Genève n’a pas la réputation d’être une ville très festive. Elle a un lourd héritage: il y a quelques 450 ans, Jean Calvin y imposait « la plus parfaite école du Christ qui n’ait jamais été sur terre depuis le temps des apôtres » (John Knox). Dans une société où les conflits pour l’indépendance politique face aux Ducs de Savoie et aux Princes-évêques avaient développé une idée de liberté presque unique dans l’Europe du début du XVIème siècle, Calvin réussit à soumettre les citoyens de Genève, à travers la doctrine évangélique, à une police morale qui surpassa celles du christianisme médiéval. En moins de 15 ans, la population passa sous le joug d’une discipline qui régissait jusqu’à ses moindres pensées. Non seulement Calvin contrôla les croyances, mais il changea les moeurs en imposant un régime d’austérité incontestable: le jeu, les spectacles, les bals, le luxe, la coquetterie, la débauche, l’obscénité et la prostitution devinrent interdits.

Calvin est mort, mais son régime, quoique adouci, lui survit encore de nos jours. Celles que l’on appelle les vieilles familles genevoises sont les héritières directes de cette époque. Issues des réfugiés protestants italiens et surtout français qui fuirent les persécutions et se réfugièrent en masse à Genève, elles apportèrent une grande prospérité à la ville grâce, justement, à cette sévérité dans leurs moeurs qu’elles ont gardée jusqu’à aujourd’hui. Elles vivent parfois somptueusement, mais toujours derrière d’austères façades. Leurs demeures de la vieille-ville ou de la ville basse sont belles, mais jamais ostentatoires. Elles utilisent les transports publics, alors que leurs voitures de luxe sont cachées dans les garages construits dans les remparts. Elles sont mesurées en tout, tant dans les plaisirs de la table que ceux de la fête. Les vagues suivantes d’émigrés, quels que furent leurs pays d’origine, leur religion et leur classe sociale, ne réussirent à modifier que superficiellement cet esprit modéré et contenu. A Genève, encore maintenant, on ne mord jamais pleinement dans la pomme.
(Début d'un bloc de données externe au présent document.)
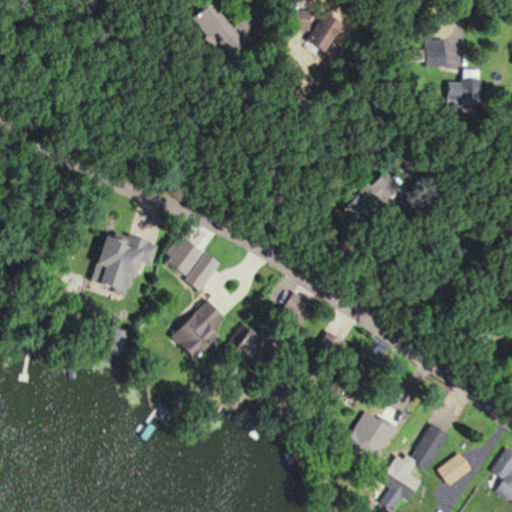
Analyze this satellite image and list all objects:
building: (295, 18)
building: (213, 29)
building: (321, 35)
road: (262, 255)
building: (188, 264)
building: (292, 307)
building: (200, 322)
building: (367, 446)
building: (408, 467)
building: (450, 469)
building: (502, 474)
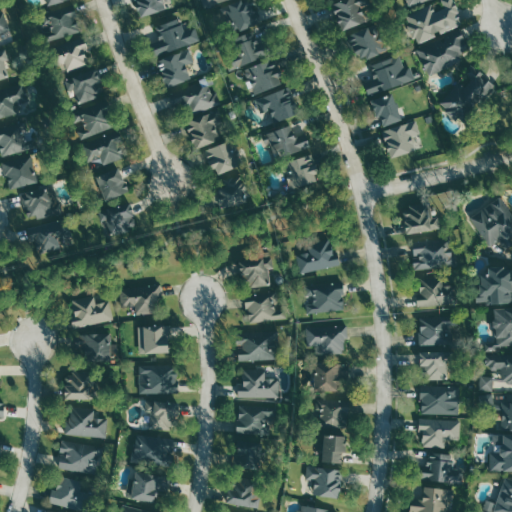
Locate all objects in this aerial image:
building: (215, 1)
building: (53, 2)
building: (414, 2)
building: (149, 6)
building: (349, 12)
road: (497, 13)
building: (241, 14)
building: (434, 20)
building: (3, 22)
building: (62, 23)
building: (174, 36)
building: (365, 43)
building: (244, 49)
building: (443, 52)
building: (72, 54)
building: (3, 62)
building: (175, 67)
building: (389, 74)
building: (263, 75)
building: (86, 85)
road: (133, 90)
building: (467, 94)
building: (12, 98)
building: (196, 98)
building: (278, 103)
building: (386, 109)
building: (92, 120)
building: (203, 129)
building: (400, 138)
building: (12, 140)
building: (287, 141)
building: (102, 151)
building: (219, 158)
building: (20, 171)
building: (302, 171)
road: (437, 177)
building: (111, 182)
building: (231, 192)
building: (41, 203)
road: (172, 209)
building: (121, 217)
building: (419, 218)
building: (494, 222)
building: (49, 237)
road: (180, 239)
road: (376, 249)
building: (317, 255)
building: (431, 255)
road: (200, 269)
building: (255, 271)
road: (6, 276)
building: (495, 285)
building: (436, 292)
building: (324, 297)
building: (142, 298)
building: (264, 307)
building: (90, 311)
road: (28, 316)
building: (503, 325)
building: (436, 330)
building: (153, 338)
building: (328, 338)
building: (257, 346)
building: (97, 347)
building: (499, 361)
building: (434, 365)
building: (329, 375)
building: (158, 378)
building: (486, 383)
building: (258, 384)
building: (78, 385)
building: (439, 399)
road: (207, 406)
building: (2, 408)
building: (332, 412)
building: (165, 415)
building: (506, 415)
building: (253, 418)
building: (86, 422)
road: (33, 427)
building: (439, 431)
building: (0, 442)
building: (333, 448)
building: (154, 449)
building: (502, 453)
building: (80, 456)
building: (250, 457)
building: (439, 469)
building: (325, 480)
building: (148, 486)
building: (242, 493)
building: (69, 494)
building: (501, 499)
building: (433, 500)
building: (133, 509)
building: (313, 509)
building: (48, 510)
building: (227, 511)
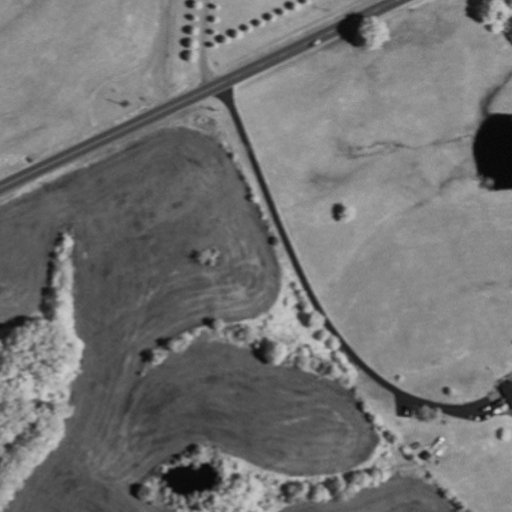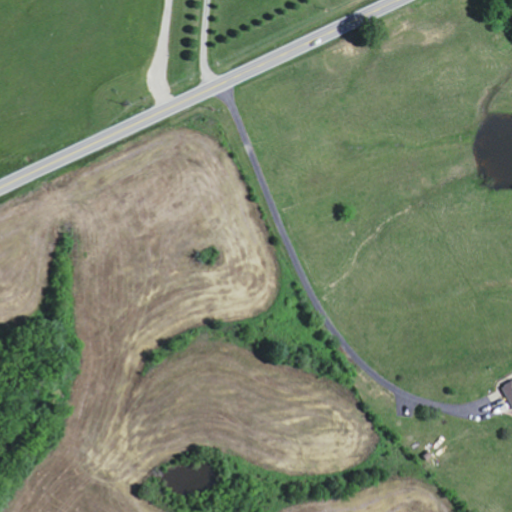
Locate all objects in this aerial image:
road: (196, 93)
building: (508, 392)
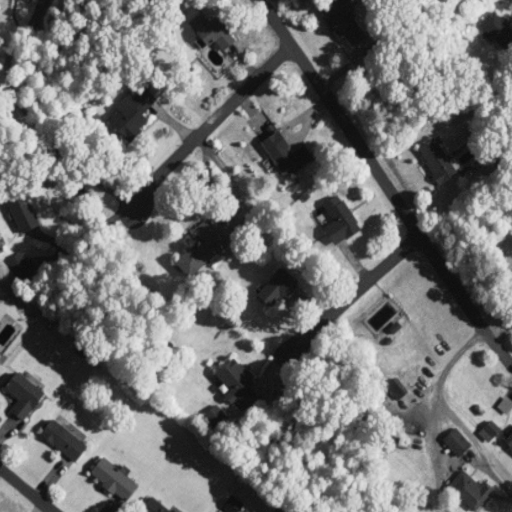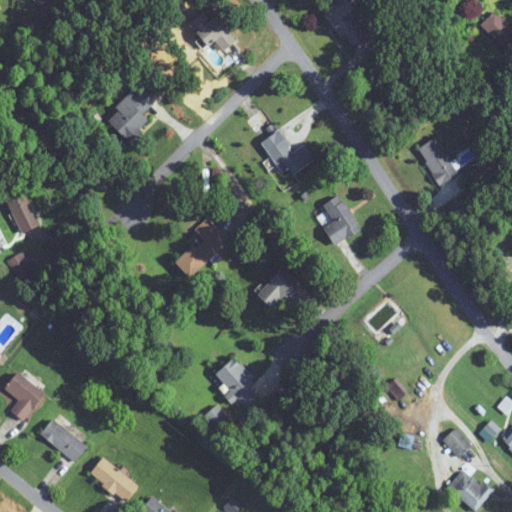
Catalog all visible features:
building: (344, 21)
building: (498, 30)
building: (211, 31)
building: (134, 112)
road: (25, 119)
road: (209, 123)
building: (287, 154)
building: (439, 161)
road: (385, 181)
building: (24, 212)
building: (338, 221)
building: (205, 246)
building: (20, 267)
building: (279, 287)
road: (348, 301)
road: (501, 331)
building: (239, 382)
building: (397, 388)
building: (25, 395)
building: (506, 405)
road: (449, 409)
building: (490, 427)
building: (508, 440)
building: (65, 441)
building: (458, 442)
road: (432, 457)
building: (115, 480)
road: (26, 490)
building: (471, 490)
building: (155, 506)
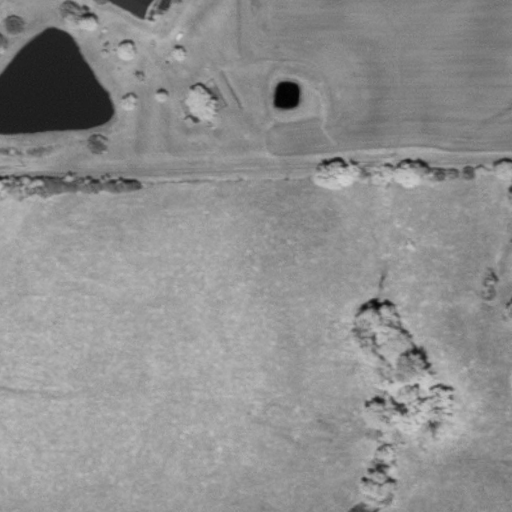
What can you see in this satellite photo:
building: (136, 5)
road: (256, 166)
building: (510, 274)
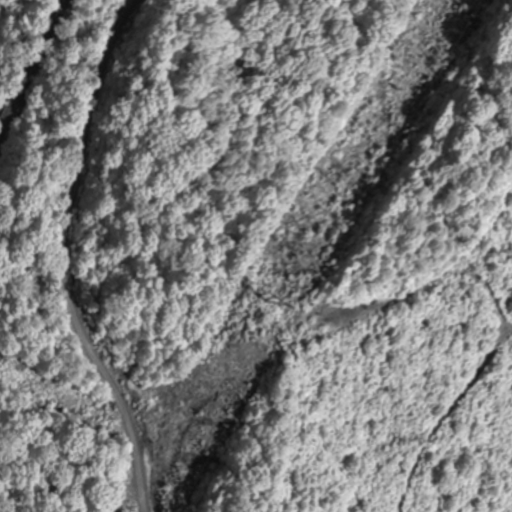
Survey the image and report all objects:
road: (33, 68)
power tower: (249, 305)
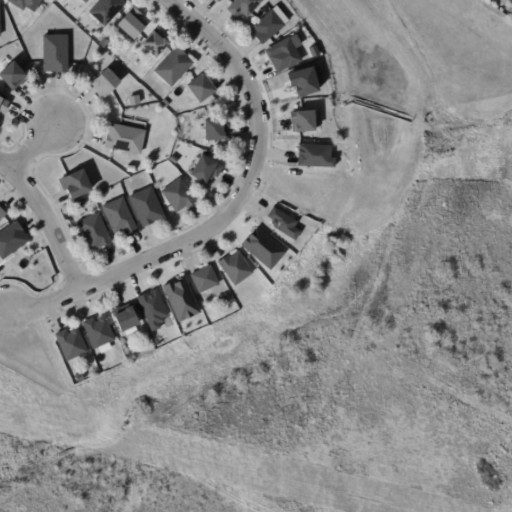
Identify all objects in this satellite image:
building: (84, 0)
building: (217, 0)
building: (84, 1)
building: (219, 1)
building: (486, 1)
building: (24, 4)
building: (242, 7)
building: (243, 7)
building: (105, 10)
building: (105, 10)
building: (295, 21)
building: (131, 23)
building: (131, 24)
building: (268, 24)
building: (269, 25)
building: (153, 43)
building: (154, 43)
building: (104, 44)
building: (53, 53)
building: (282, 53)
building: (54, 54)
building: (172, 66)
building: (173, 67)
building: (11, 76)
building: (12, 76)
building: (304, 81)
building: (103, 82)
building: (104, 83)
building: (200, 87)
building: (201, 88)
park: (454, 89)
building: (2, 104)
building: (3, 105)
building: (208, 111)
building: (300, 121)
building: (302, 121)
building: (214, 130)
building: (215, 130)
road: (43, 138)
building: (123, 138)
building: (124, 139)
building: (313, 156)
building: (315, 156)
building: (173, 160)
building: (204, 169)
building: (205, 170)
building: (74, 184)
building: (74, 185)
building: (176, 195)
building: (177, 196)
building: (79, 204)
building: (145, 206)
building: (146, 208)
building: (1, 214)
building: (1, 214)
road: (232, 215)
building: (117, 217)
building: (118, 217)
road: (49, 219)
building: (282, 223)
building: (283, 224)
building: (93, 231)
building: (94, 232)
building: (11, 239)
building: (11, 240)
building: (261, 248)
building: (234, 268)
building: (235, 269)
building: (203, 279)
building: (203, 280)
building: (179, 299)
building: (151, 309)
building: (152, 310)
building: (124, 319)
building: (125, 321)
building: (97, 333)
building: (98, 333)
building: (138, 339)
building: (69, 343)
building: (70, 345)
building: (123, 348)
building: (106, 350)
building: (69, 365)
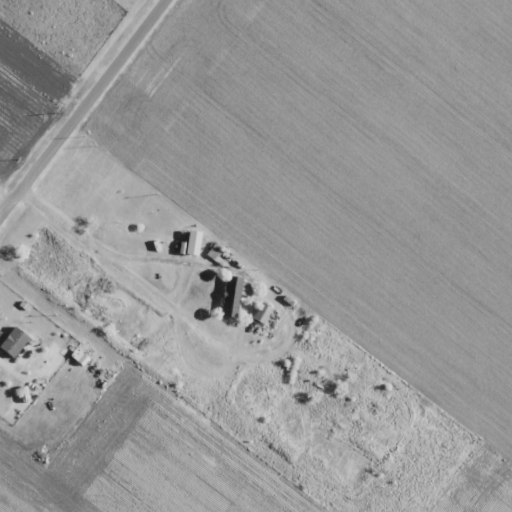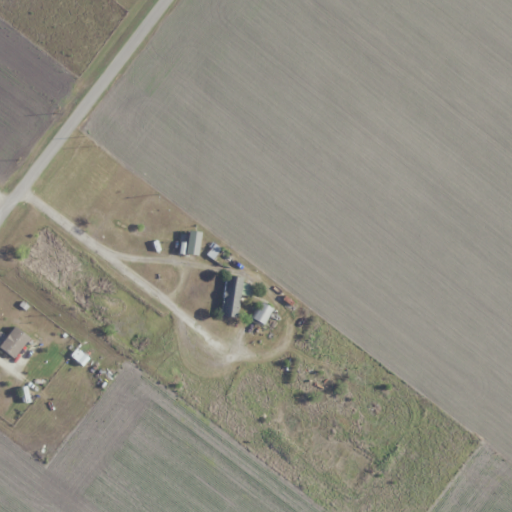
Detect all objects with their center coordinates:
crop: (46, 60)
road: (82, 107)
crop: (319, 228)
road: (119, 267)
building: (232, 295)
building: (260, 314)
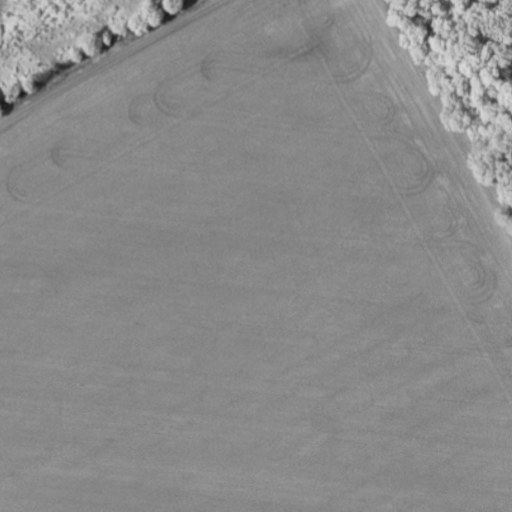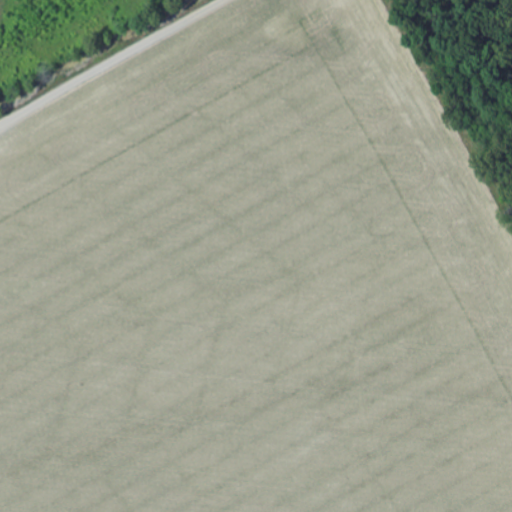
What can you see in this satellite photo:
road: (109, 61)
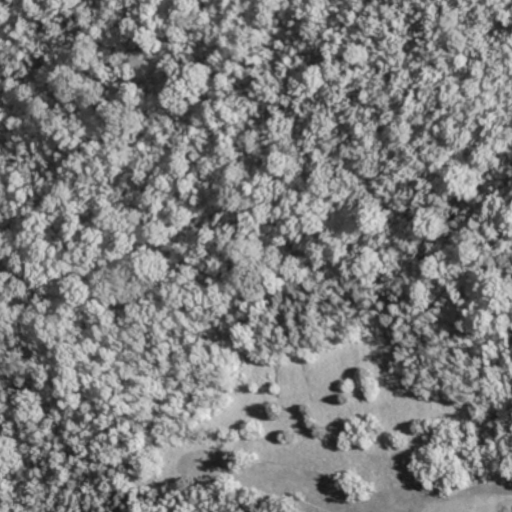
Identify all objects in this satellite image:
road: (298, 230)
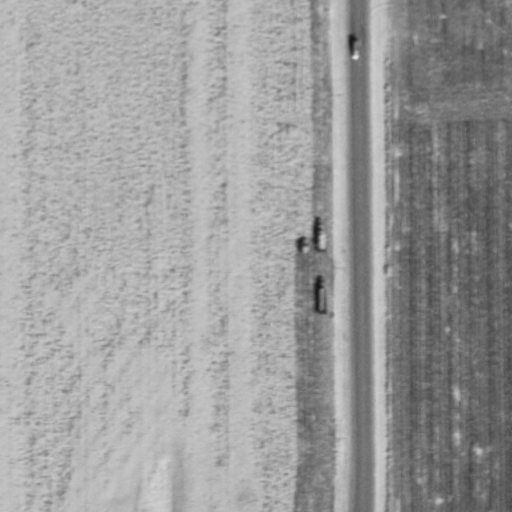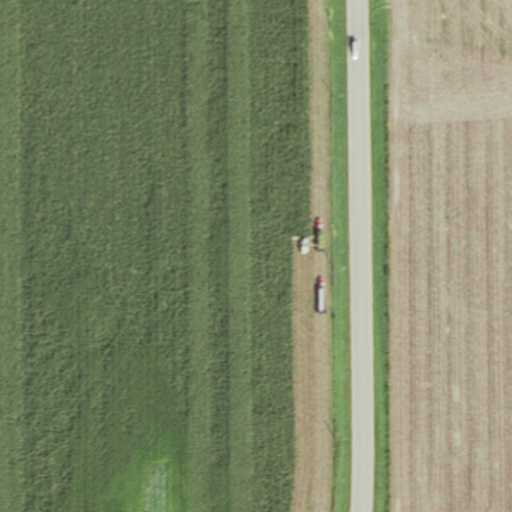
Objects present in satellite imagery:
road: (359, 256)
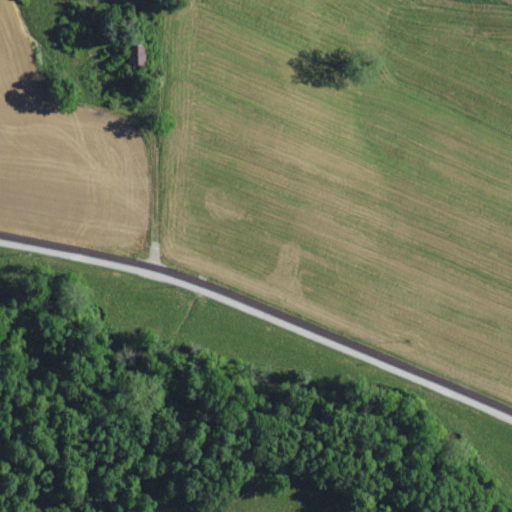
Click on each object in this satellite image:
road: (153, 128)
road: (260, 309)
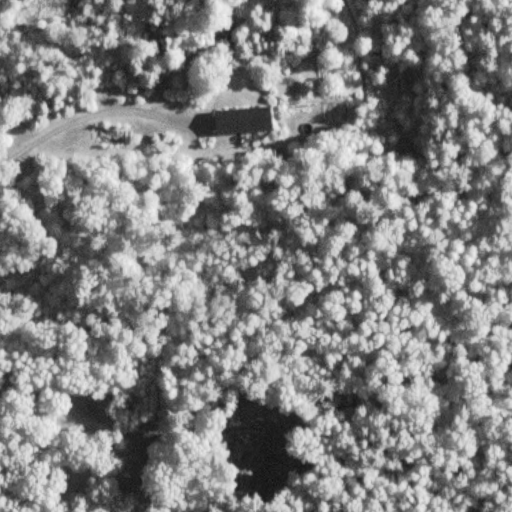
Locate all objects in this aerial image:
road: (94, 112)
building: (242, 120)
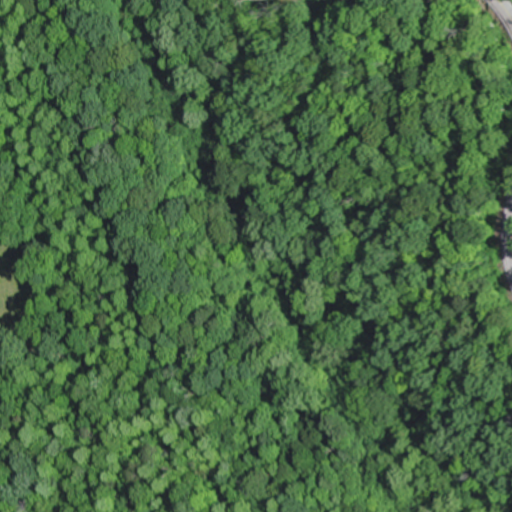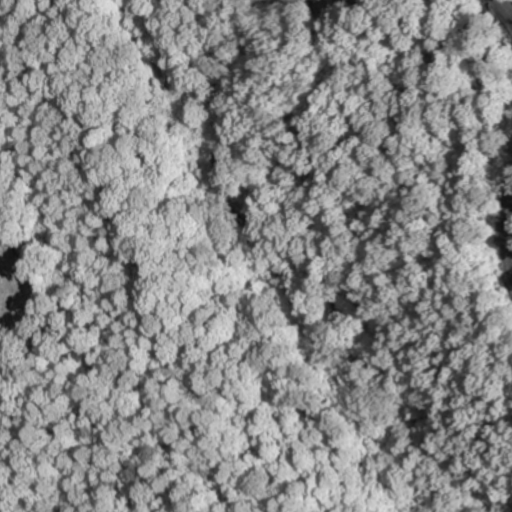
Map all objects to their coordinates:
road: (505, 10)
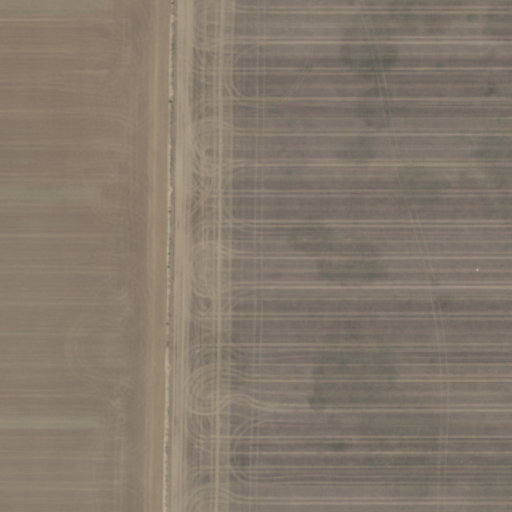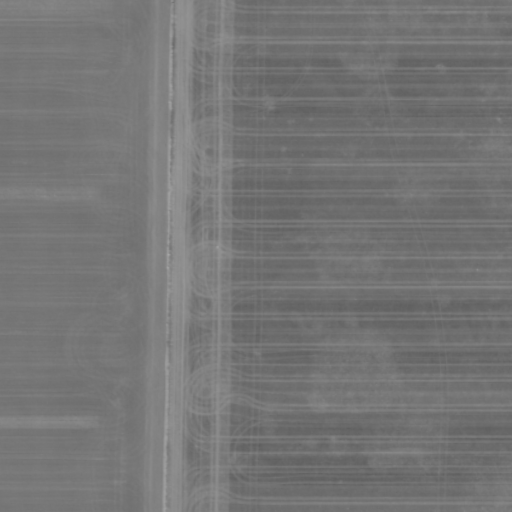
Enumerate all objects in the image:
road: (164, 256)
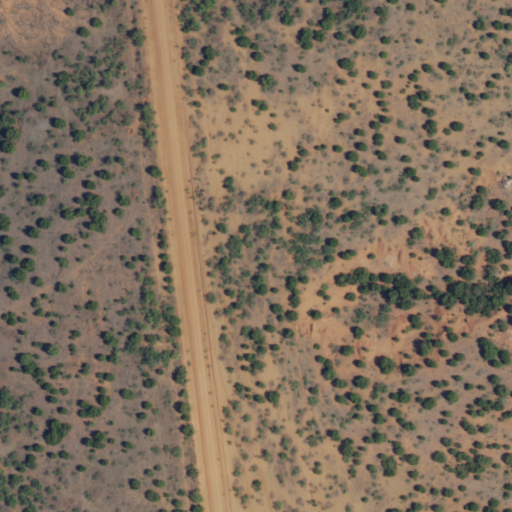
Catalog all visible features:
road: (160, 256)
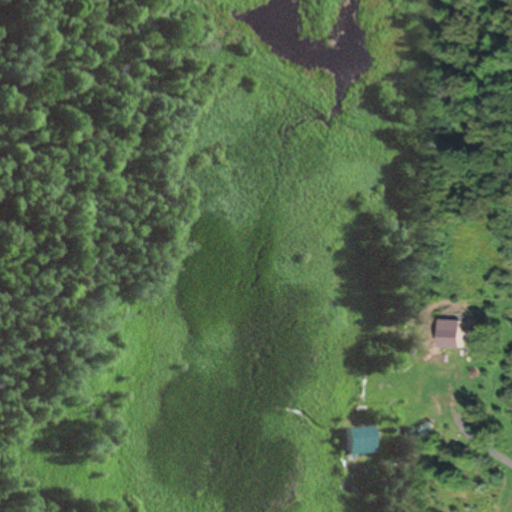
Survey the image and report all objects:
building: (421, 433)
building: (358, 443)
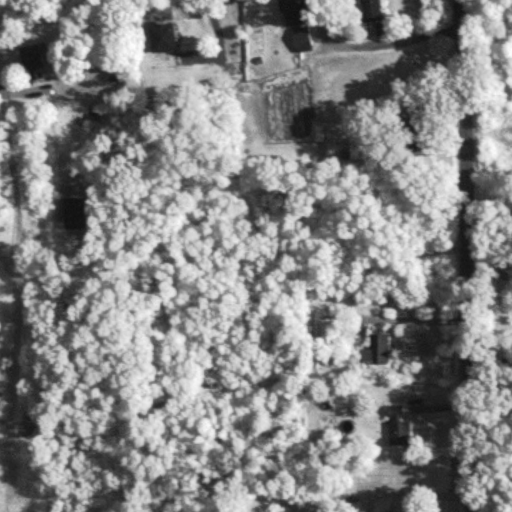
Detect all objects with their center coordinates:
building: (376, 11)
building: (306, 38)
building: (169, 40)
road: (395, 41)
building: (38, 62)
building: (414, 121)
building: (367, 149)
road: (9, 156)
road: (465, 256)
road: (505, 324)
building: (332, 333)
building: (382, 350)
building: (399, 413)
building: (402, 433)
road: (411, 492)
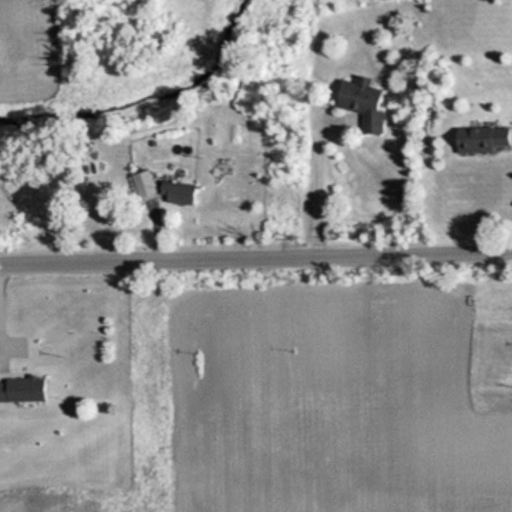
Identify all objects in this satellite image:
building: (359, 101)
building: (480, 138)
building: (141, 182)
building: (174, 191)
road: (256, 257)
building: (19, 312)
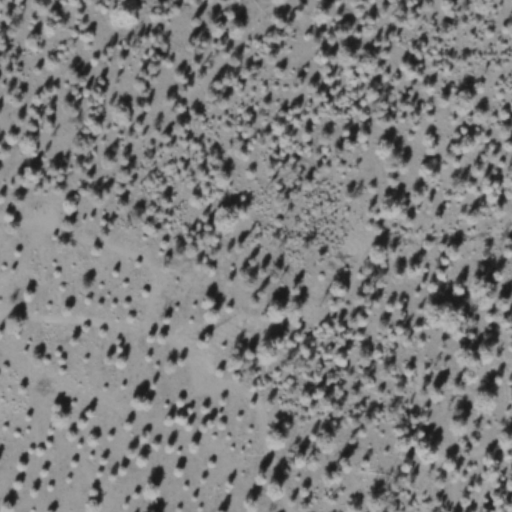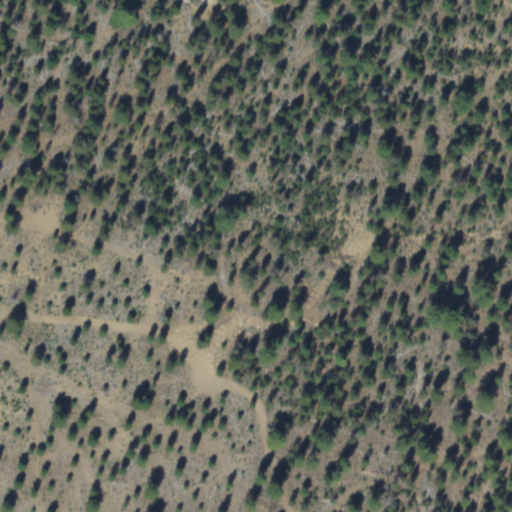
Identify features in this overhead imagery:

Pourquoi, alors, ai-je été surprise de voir que la ville ne s’était pas parée de décorations pour les fêtes de fin d’année? Une simple guirlande de lumières borde la rade. C’est tout! Même les hôtels sont discrets. Seul le Kempinski a couvert sa façade de lumières bleues qui nous rappellent que nous sommes en fête. Pendant dix ans, nous avons eu droit à un festival magnifique d’arbres décorés. L’Ile Rousseau nous offrait un véritable feu d’artifice. Les Places du Port et du Cirque nous enchantaient avec leurs arbres merveilleux. La Place de Neuve et le Parc des Bastions nous éblouissaient. Le XXIème siècle commençait bien. J’aimais.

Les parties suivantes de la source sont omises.